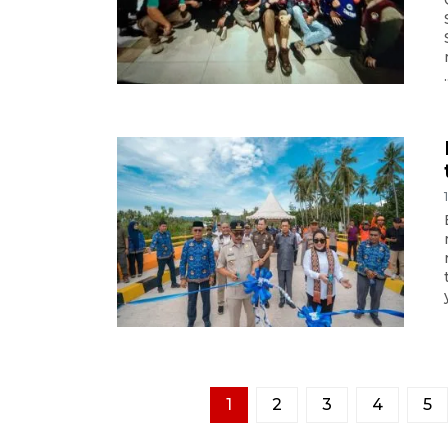
.
1
2
3
4
5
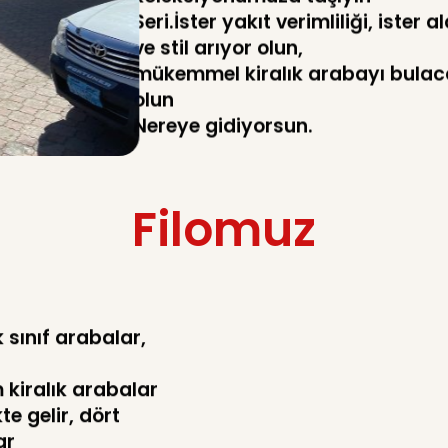
Seri.İster yakıt verimliliği, ister a
ve stil arıyor olun,
mükemmel kiralık arabayı bulac
olun
Nereye gidiyorsun.
Filomuz
sınıf arabalar,
 kiralık arabalar
e gelir, dört
ar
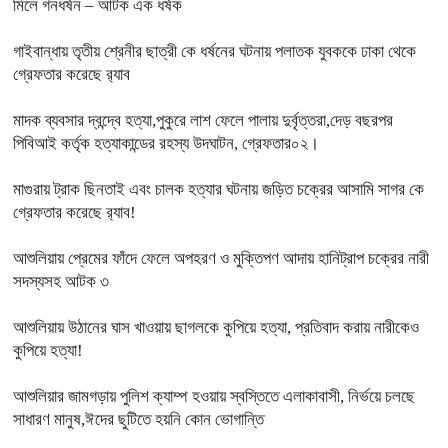
মিলে গনধর্ষন – আটক এক ধর্ষক
গাইবান্ধায় তৃতীয় শ্রেনীর ছাত্রী কে ধর্ষনের ঘটনায় পলাতক যুবককে ঢাকা থেকে
গ্রেফতার করেছে র‍্যাব
মাদক ব্যবসার দ্বন্দ্বে হত্যা,পুকুরে লাশ ফেলে পালায় দুর্বৃত্তরা,দেড় বছরপর
পিবিআই কর্তৃক হত্যাকান্ডের রহস্য উদঘাটন, গ্রেফতার০২।
মাগুরায় ট্রাক ছিনতাই এবং চালক হত্যার ঘটনায় জড়িত চক্রের আসামি সাগর কে
গ্রেফতার করেছে র‍্যাব!
আশুলিয়ায় প্রেমের ফাঁদে ফেলে অপহরণ ও মুক্তিপণ আদায় হানিট্রাপ চক্রের নারী
সদস্যসহ আটক ৩
আশুলিয়ায় উঠানের ঘাস খাওয়ায় ছাগলকে কুপিয়ে হত্যা, প্রতিবাদ করায় নারীকেও
কুপিয়ে হত্যা!
আশুলিয়ার জামগড়ায় পুলিশ ক্যাম্প হওয়ায় স্বস্তিতে এলাকাবাসী, নির্ভয়ে চলছে
সাধারণ মানুষ,ঈদের ছুটিতে হয়নি কোন ভোগান্তি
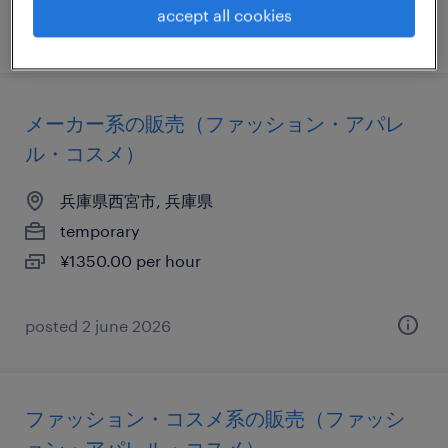
accept all cookies
posted 19 may 2026
メーカー系の販売（ファッション・アパレ
ル・コスメ）
兵庫県西宮市, 兵庫県
temporary
¥1350.00 per hour
posted 2 june 2026
ファッション・コスメ系の販売（ファッシ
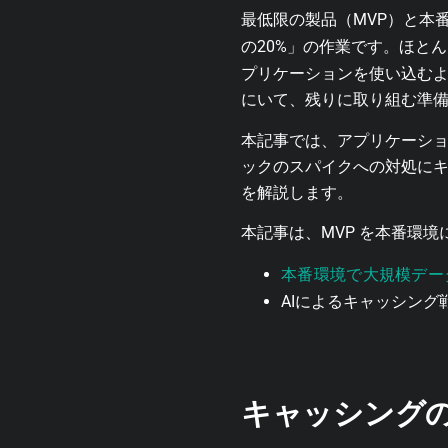
最低限の製品（MVP）と本
の20%」の作業です。ほと
プリケーションを使い込むよ
にいて、残りに取り組む準
本記事では、アプリケーシ
ックのスパイクへの対処に
を解説します。
本記事は、MVP を本番環
本番環境で大規模デー
AIによるキャッシング
キャッシング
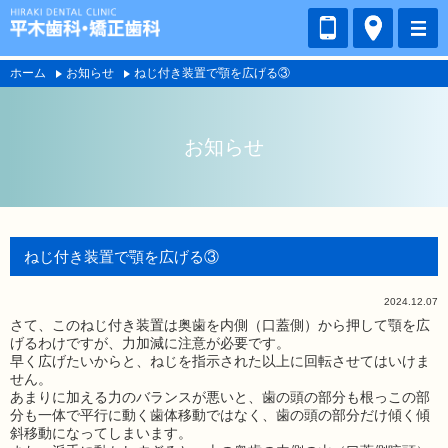
ホーム
お知らせ
ねじ付き装置で顎を広げる③
お知らせ
ねじ付き装置で顎を広げる③
2024.12.07
さて、このねじ付き装置は奥歯を内側（口蓋側）から押して顎を広
げるわけですが、力加減に注意が必要です。
早く広げたいからと、ねじを指示された以上に回転させてはいけま
せん。
あまりに加える力のバランスが悪いと、歯の頭の部分も根っこの部
分も一体で平行に動く歯体移動ではなく、歯の頭の部分だけ傾く傾
斜移動になってしまいます。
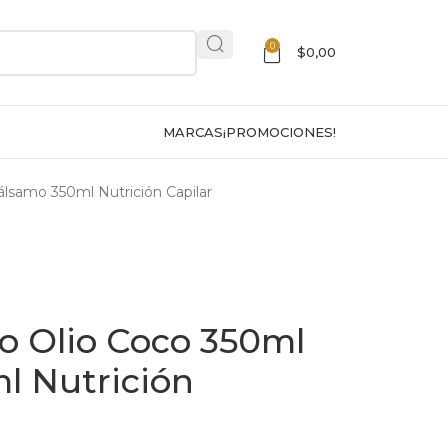
0
$
0,00
MARCAS
¡PROMOCIONES!
samo 350ml Nutrición Capilar
 Olio Coco 350ml
l Nutrición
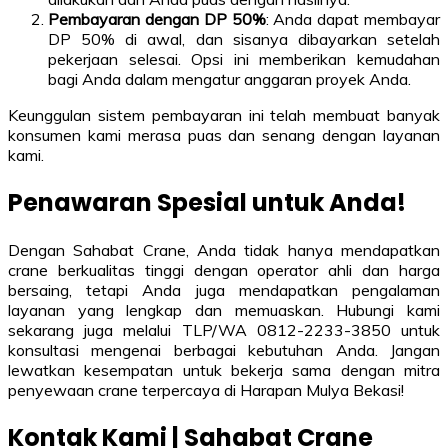
Pembayaran dengan DP 50%
: Anda dapat membayar
DP 50% di awal, dan sisanya dibayarkan setelah
pekerjaan selesai. Opsi ini memberikan kemudahan
bagi Anda dalam mengatur anggaran proyek Anda.
Keunggulan sistem pembayaran ini telah membuat banyak
konsumen kami merasa puas dan senang dengan layanan
kami.
Penawaran Spesial untuk Anda!
Dengan Sahabat Crane, Anda tidak hanya mendapatkan
crane berkualitas tinggi dengan operator ahli dan harga
bersaing, tetapi Anda juga mendapatkan pengalaman
layanan yang lengkap dan memuaskan. Hubungi kami
sekarang juga melalui TLP/WA 0812-2233-3850 untuk
konsultasi mengenai berbagai kebutuhan Anda. Jangan
lewatkan kesempatan untuk bekerja sama dengan mitra
penyewaan crane terpercaya di Harapan Mulya Bekasi!
Kontak Kami | Sahabat Crane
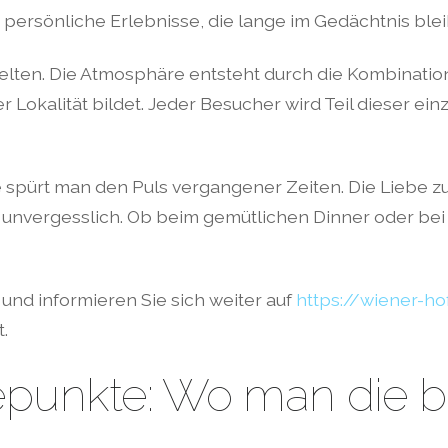
 persönliche Erlebnisse, die lange im Gedächtnis ble
lten. Die Atmosphäre entsteht durch die Kombination
 Lokalität bildet. Jeder Besucher wird Teil dieser ein
spürt man den Puls vergangener Zeiten. Die Liebe zu
unvergesslich. Ob beim gemütlichen Dinner oder bei
und informieren Sie sich weiter auf
https://wiener-h
.
epunkte: Wo man die b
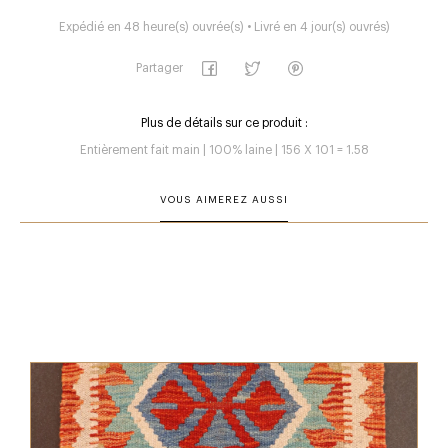
Expédié en 48 heure(s) ouvrée(s) • Livré en 4 jour(s) ouvrés)
Partager
Plus de détails sur ce produit :
Entièrement fait main | 100% laine | 156 X 101 = 1.58
VOUS AIMEREZ AUSSI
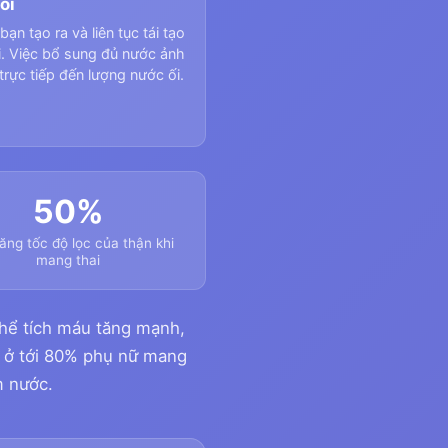
ối
bạn tạo ra và liên tục tái tạo
i. Việc bổ sung đủ nước ảnh
rực tiếp đến lượng nước ối.
50%
ăng tốc độ lọc của thận khi
mang thai
thể tích máu tăng mạnh,
ển ở tới 80% phụ nữ mang
m nước.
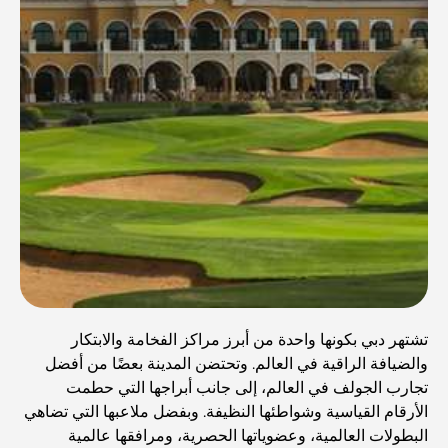
تشتهر دبي بكونها واحدة من أبرز مراكز الفخامة والابتكار
والضيافة الراقية في العالم. وتحتضن المدينة بعضًا من أفضل
تجارب الجولف في العالم، إلى جانب أبراجها التي حطمت
الأرقام القياسية وشواطئها النظيفة. وبفضل ملاعبها التي تضاهي
البطولات العالمية، وعضوياتها الحصرية، ومرافقها عالمية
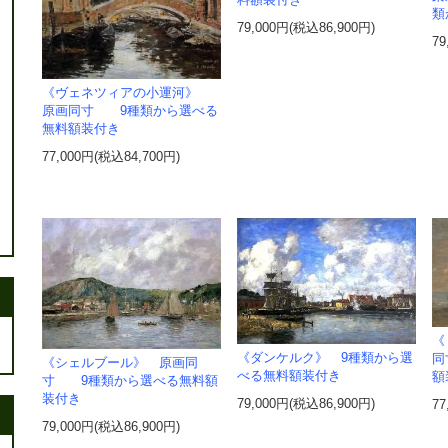
料額装付き
類
79,000円(税込86,900円)
79
《ヴェネツィアの小運河》
原画同寸 9種類から選べる
無料額装付き
77,000円(税込84,700円)
《
《ダンケルク》 9種類から選
同
《シェルブール》 原画同
べる無料額装付き
額
寸 9種類から選べる無料額
装付き
79,000円(税込86,900円)
77
79,000円(税込86,900円)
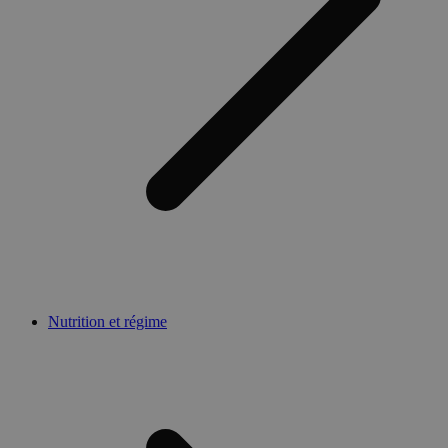
Nutrition et régime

#####

WHAT NEEDS TO BE DONE
Write out all of the lines above again, word for word, and leave the pictures out of your answer.

FINAL ANSWER
.
1
2
3
4
5
Seri.İster yakıt verimliliği, ister a
ve stil arıyor olun,
mükemmel kiralık arabayı bulac
olun
Nereye gidiyorsun.
Filomuz
sınıf arabalar,
 kiralık arabalar
e gelir, dört
ar
মিলে গনধর্ষন – আটক এক ধর্ষক
গাইবান্ধায় তৃতীয় শ্রেনীর ছাত্রী কে ধর্ষনের ঘটনায় পলাতক যুবককে ঢাকা থেকে
গ্রেফতার করেছে র‍্যাব
মাদক ব্যবসার দ্বন্দ্বে হত্যা,পুকুরে লাশ ফেলে পালায় দুর্বৃত্তরা,দেড় বছরপর
পিবিআই কর্তৃক হত্যাকান্ডের রহস্য উদঘাটন, গ্রেফতার০২।
মাগুরায় ট্রাক ছিনতাই এবং চালক হত্যার ঘটনায় জড়িত চক্রের আসামি সাগর কে
গ্রেফতার করেছে র‍্যাব!
আশুলিয়ায় প্রেমের ফাঁদে ফেলে অপহরণ ও মুক্তিপণ আদায় হানিট্রাপ চক্রের নারী
সদস্যসহ আটক ৩
আশুলিয়ায় উঠানের ঘাস খাওয়ায় ছাগলকে কুপিয়ে হত্যা, প্রতিবাদ করায় নারীকেও
কুপিয়ে হত্যা!
আশুলিয়ার জামগড়ায় পুলিশ ক্যাম্প হওয়ায় স্বস্তিতে এলাকাবাসী, নির্ভয়ে চলছে
সাধারণ মানুষ,ঈদের ছুটিতে হয়নি কোন ভোগান্তি
accept all cookies
posted 19 may 2026
メーカー系の販売（ファッション・アパレ
ル・コスメ）
兵庫県西宮市, 兵庫県
temporary
¥1350.00 per hour
posted 2 june 2026
ファッション・コスメ系の販売（ファッシ
最低限の製品（MVP）と本
の20%」の作業です。ほと
プリケーションを使い込むよ
にいて、残りに取り組む準
本記事では、アプリケーシ
ックのスパイクへの対処に
を解説します。
本記事は、MVP を本番環
本番環境で大規模デー
AIによるキャッシング
キャッシング
ホーム
お知らせ
ねじ付き装置で顎を広げる③
お知らせ
ねじ付き装置で顎を広げる③
2024.12.07
さて、このねじ付き装置は奥歯を内側（口蓋側）から押して顎を広
げるわけですが、力加減に注意が必要です。
早く広げたいからと、ねじを指示された以上に回転させてはいけま
せん。
あまりに加える力のバランスが悪いと、歯の頭の部分も根っこの部
分も一体で平行に動く歯体移動ではなく、歯の頭の部分だけ傾く傾
斜移動になってしまいます。
0
$
0,00
MARCAS
¡PROMOCIONES!
samo 350ml Nutrición Capilar
 Olio Coco 350ml
l Nutrición
Pembayaran dengan DP 50%
: Anda dapat membayar
DP 50% di awal, dan sisanya dibayarkan setelah
pekerjaan selesai. Opsi ini memberikan kemudahan
bagi Anda dalam mengatur anggaran proyek Anda.
Keunggulan sistem pembayaran ini telah membuat banyak
konsumen kami merasa puas dan senang dengan layanan
kami.
Penawaran Spesial untuk Anda!
Dengan Sahabat Crane, Anda tidak hanya mendapatkan
crane berkualitas tinggi dengan operator ahli dan harga
bersaing, tetapi Anda juga mendapatkan pengalaman
layanan yang lengkap dan memuaskan. Hubungi kami
sekarang juga melalui TLP/WA 0812-2233-3850 untuk
konsultasi mengenai berbagai kebutuhan Anda. Jangan
lewatkan kesempatan untuk bekerja sama dengan mitra
penyewaan crane terpercaya di Harapan Mulya Bekasi!
Kontak Kami | Sahabat Crane
 persönliche Erlebnisse, die lange im Gedächtnis ble
lten. Die Atmosphäre entsteht durch die Kombination
 Lokalität bildet. Jeder Besucher wird Teil dieser ein
spürt man den Puls vergangener Zeiten. Die Liebe zu
unvergesslich. Ob beim gemütlichen Dinner oder bei
und informieren Sie sich weiter auf
https://wiener-h
.
epunkte: Wo man die b
Expédié en 48 heure(s) ouvrée(s) • Livré en 4 jour(s) ouvrés)
Partager
Plus de détails sur ce produit :
Entièrement fait main | 100% laine | 156 X 101 = 1.58
VOUS AIMEREZ AUSSI
ối
bạn tạo ra và liên tục tái tạo
i. Việc bổ sung đủ nước ảnh
rực tiếp đến lượng nước ối.
50%
ăng tốc độ lọc của thận khi
mang thai
thể tích máu tăng mạnh,
ển ở tới 80% phụ nữ mang
m nước.
تشتهر دبي بكونها واحدة من أبرز مراكز الفخامة والابتكار
والضيافة الراقية في العالم. وتحتضن المدينة بعضًا من أفضل
تجارب الجولف في العالم، إلى جانب أبراجها التي حطمت
الأرقام القياسية وشواطئها النظيفة. وبفضل ملاعبها التي تضاهي
البطولات العالمية، وعضوياتها الحصرية، ومرافقها عالمية
料額装付き
類
79,000円(税込86,900円)
79
《ヴェネツィアの小運河》
原画同寸 9種類から選べる
無料額装付き
77,000円(税込84,700円)
《
《ダンケルク》 9種類から選
同
《シェルブール》 原画同
べる無料額装付き
額
寸 9種類から選べる無料額
装付き
79,000円(税込86,900円)
77
79,000円(税込86,900円)
Nutrition et régime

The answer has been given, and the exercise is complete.